> **WHAT IS BEING ASKED**: Can you copy out, word for word, the text of the items starting at the line containing "Perfect for Any" and ending at the line containing "Step 2 (Age 5-8)", with both of those lines included? Leave the pictures out of your copy.

Saved entries
'''

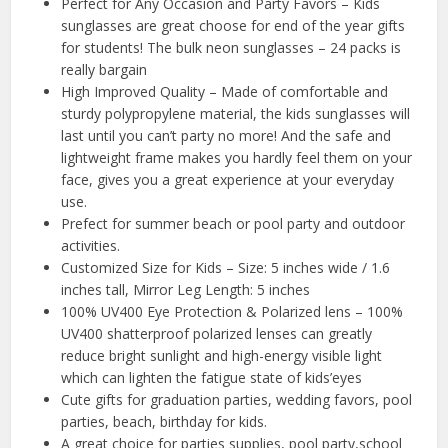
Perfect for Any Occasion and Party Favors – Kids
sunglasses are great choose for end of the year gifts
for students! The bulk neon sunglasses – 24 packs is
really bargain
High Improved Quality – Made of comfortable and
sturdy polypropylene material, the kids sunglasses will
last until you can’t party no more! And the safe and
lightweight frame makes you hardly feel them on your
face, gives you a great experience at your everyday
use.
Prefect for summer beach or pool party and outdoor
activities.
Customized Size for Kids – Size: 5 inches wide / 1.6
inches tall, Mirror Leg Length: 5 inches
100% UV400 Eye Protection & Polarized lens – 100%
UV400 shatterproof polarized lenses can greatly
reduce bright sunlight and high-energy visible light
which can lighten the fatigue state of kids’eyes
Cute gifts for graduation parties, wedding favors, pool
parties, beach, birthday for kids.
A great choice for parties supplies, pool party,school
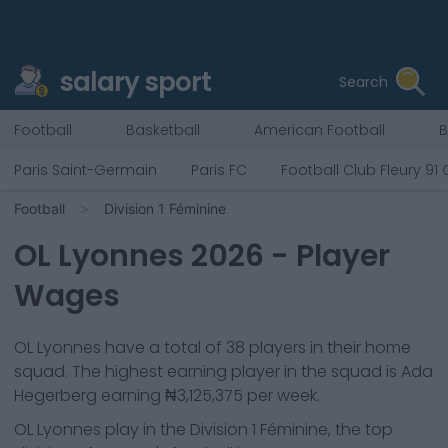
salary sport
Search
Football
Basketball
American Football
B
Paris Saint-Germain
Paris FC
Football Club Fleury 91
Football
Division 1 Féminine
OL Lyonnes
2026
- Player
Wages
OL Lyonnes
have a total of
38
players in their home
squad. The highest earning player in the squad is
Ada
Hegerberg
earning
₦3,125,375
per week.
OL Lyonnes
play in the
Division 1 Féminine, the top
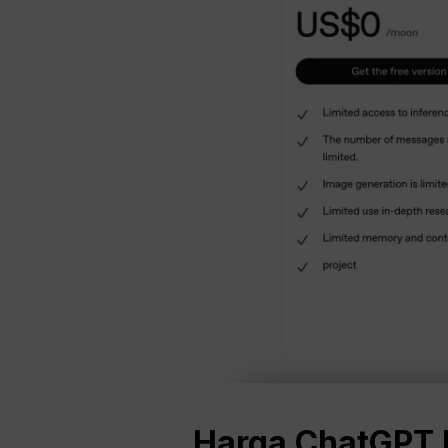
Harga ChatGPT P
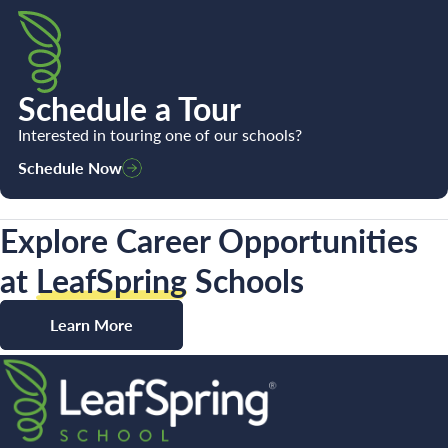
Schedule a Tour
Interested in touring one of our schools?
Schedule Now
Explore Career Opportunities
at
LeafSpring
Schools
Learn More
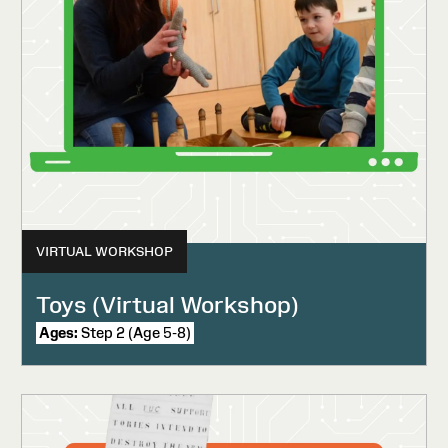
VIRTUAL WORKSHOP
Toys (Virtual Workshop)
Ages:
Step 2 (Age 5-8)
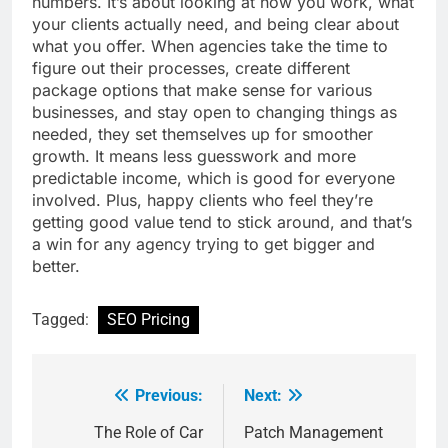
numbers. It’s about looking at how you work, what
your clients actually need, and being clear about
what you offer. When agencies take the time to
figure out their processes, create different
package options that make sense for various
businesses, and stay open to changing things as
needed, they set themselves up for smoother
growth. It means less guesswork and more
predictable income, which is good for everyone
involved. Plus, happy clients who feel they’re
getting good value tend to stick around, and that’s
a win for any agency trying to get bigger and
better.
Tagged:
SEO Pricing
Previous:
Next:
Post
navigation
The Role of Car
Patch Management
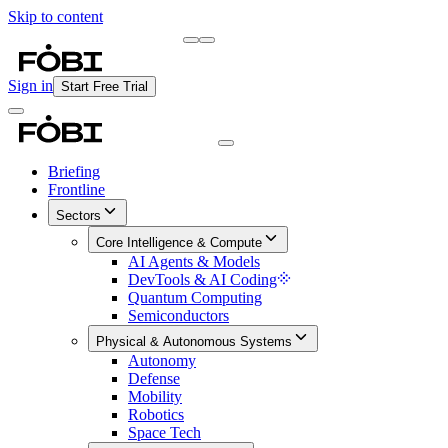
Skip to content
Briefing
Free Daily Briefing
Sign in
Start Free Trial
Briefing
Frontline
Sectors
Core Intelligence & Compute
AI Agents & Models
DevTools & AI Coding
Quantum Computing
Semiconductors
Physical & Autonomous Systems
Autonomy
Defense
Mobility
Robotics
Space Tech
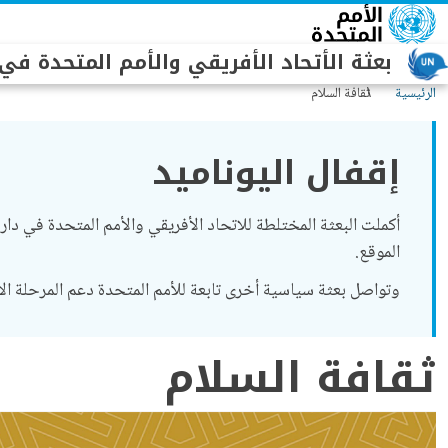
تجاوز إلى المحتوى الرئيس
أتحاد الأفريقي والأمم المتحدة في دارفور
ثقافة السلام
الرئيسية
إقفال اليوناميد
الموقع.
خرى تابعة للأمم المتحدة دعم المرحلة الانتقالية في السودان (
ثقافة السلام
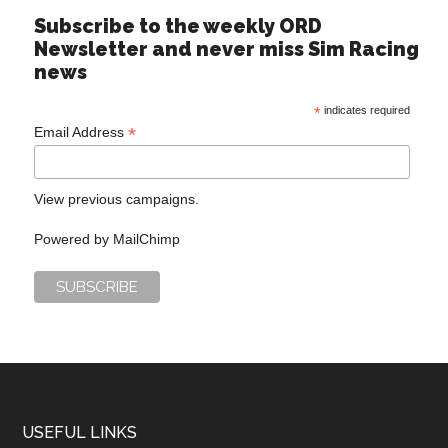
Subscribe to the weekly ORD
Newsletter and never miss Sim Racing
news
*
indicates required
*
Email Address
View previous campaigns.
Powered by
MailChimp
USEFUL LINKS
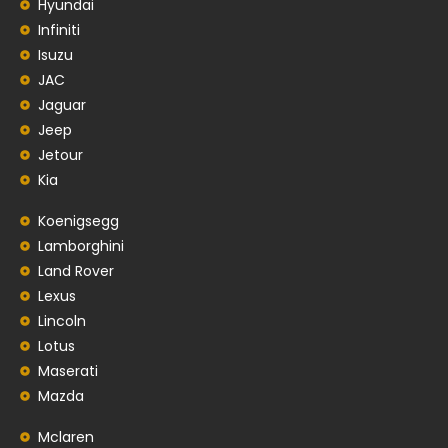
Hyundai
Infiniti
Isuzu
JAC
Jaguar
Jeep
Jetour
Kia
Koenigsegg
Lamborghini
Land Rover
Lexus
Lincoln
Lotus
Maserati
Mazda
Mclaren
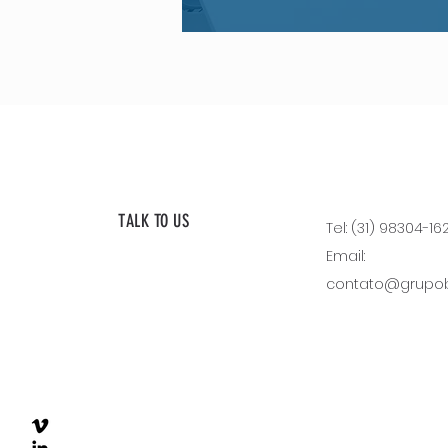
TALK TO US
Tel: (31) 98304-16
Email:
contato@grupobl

'''
'''

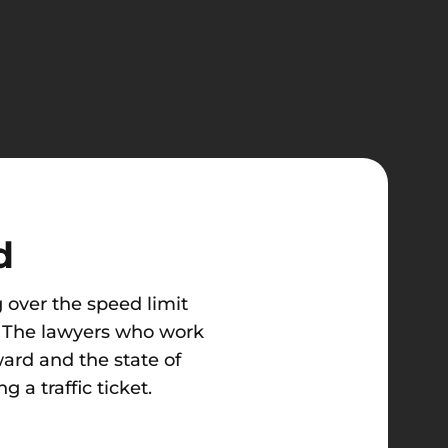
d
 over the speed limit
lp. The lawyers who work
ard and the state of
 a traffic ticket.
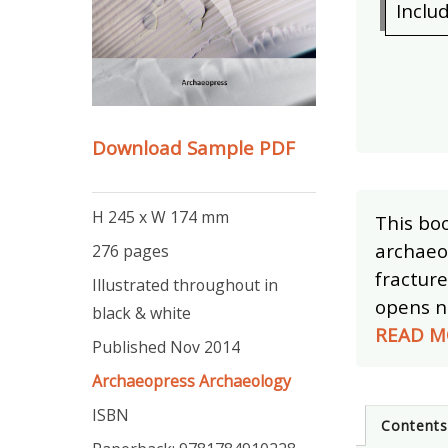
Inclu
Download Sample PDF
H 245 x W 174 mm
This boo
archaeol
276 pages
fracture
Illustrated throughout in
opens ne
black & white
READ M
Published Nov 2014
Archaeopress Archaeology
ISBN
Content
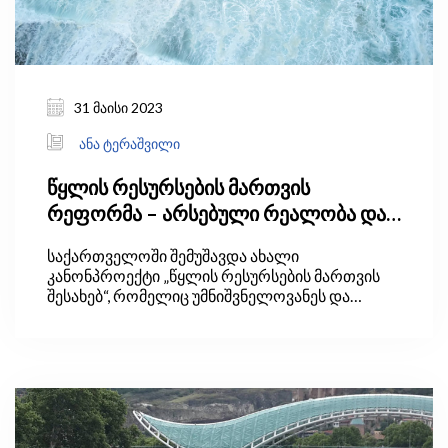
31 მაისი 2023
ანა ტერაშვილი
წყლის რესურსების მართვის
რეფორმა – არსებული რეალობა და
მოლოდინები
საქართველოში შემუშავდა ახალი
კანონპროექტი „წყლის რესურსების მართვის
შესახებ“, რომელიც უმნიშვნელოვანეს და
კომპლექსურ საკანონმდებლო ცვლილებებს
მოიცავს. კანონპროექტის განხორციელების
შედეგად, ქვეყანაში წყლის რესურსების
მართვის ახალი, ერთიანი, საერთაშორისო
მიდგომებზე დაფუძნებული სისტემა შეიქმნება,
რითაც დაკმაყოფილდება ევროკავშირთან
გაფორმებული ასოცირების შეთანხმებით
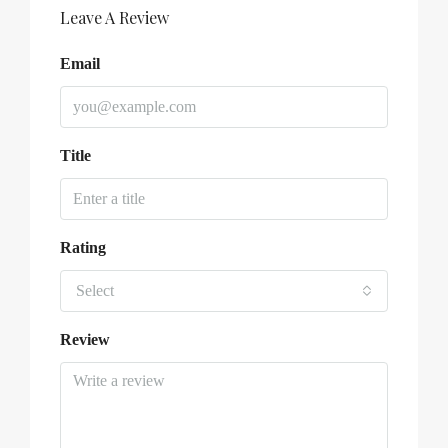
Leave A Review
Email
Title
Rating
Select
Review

'''
'''

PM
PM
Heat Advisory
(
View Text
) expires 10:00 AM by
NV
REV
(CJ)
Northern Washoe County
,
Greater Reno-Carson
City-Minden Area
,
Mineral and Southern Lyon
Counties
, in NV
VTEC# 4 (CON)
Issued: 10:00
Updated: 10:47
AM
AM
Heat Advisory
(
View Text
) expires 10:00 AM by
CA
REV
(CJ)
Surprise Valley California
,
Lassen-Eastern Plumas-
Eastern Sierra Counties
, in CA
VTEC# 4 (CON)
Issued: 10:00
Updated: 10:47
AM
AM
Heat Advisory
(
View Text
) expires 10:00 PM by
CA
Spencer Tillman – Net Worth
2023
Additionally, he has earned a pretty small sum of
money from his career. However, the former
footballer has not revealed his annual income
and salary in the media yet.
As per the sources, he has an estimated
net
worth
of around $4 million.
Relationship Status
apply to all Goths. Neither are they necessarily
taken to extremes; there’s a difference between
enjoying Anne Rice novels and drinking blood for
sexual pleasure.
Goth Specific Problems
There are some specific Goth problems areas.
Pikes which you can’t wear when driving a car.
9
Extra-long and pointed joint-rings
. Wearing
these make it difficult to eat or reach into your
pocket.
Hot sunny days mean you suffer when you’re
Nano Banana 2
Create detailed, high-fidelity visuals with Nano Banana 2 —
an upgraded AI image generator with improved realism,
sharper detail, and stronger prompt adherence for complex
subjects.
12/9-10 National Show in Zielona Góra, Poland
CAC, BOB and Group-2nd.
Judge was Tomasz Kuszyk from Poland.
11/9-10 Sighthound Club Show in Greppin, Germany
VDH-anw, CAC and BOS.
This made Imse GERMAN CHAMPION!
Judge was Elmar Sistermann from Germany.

'''

> **RESULT OF THIS TASK**:
Perfect for Any Occasion and Party Favors – Kids
sunglasses are great choose for end of the year gifts
for students! The bulk neon sunglasses – 24 packs is
really bargain
High Improved Quality – Made of comfortable and
sturdy polypropylene material, the kids sunglasses will
last until you can’t party no more! And the safe and
lightweight frame makes you hardly feel them on your
face, gives you a great experience at your everyday
use.
Prefect for summer beach or pool party and outdoor
activities.
Customized Size for Kids – Size: 5 inches wide / 1.6
inches tall, Mirror Leg Length: 5 inches
100% UV400 Eye Protection & Polarized lens – 100%
UV400 shatterproof polarized lenses can greatly
reduce bright sunlight and high-energy visible light
which can lighten the fatigue state of kids’eyes
Cute gifts for graduation parties, wedding favors, pool
parties, beach, birthday for kids.
A great choice for parties supplies, pool party,school
salary sport
Search
Football
Basketball
American Football
B
Paris Saint-Germain
Paris FC
Football Club Fleury 91
Football
Division 1 Féminine
OL Lyonnes
2026
- Player
Wages
OL Lyonnes
have a total of
38
players in their home
squad. The highest earning player in the squad is
Ada
Hegerberg
earning
₦3,125,375
per week.
OL Lyonnes
play in the
Division 1 Féminine, the top
Harga ChatGPT P
Schedule a Tour
Interested in touring one of our schools?
Schedule Now
Explore Career Opportunities
at
LeafSpring
Schools
Learn More
VIRTUAL WORKSHOP
Toys (Virtual Workshop)
Ages:
Step 2 (Age 5-8)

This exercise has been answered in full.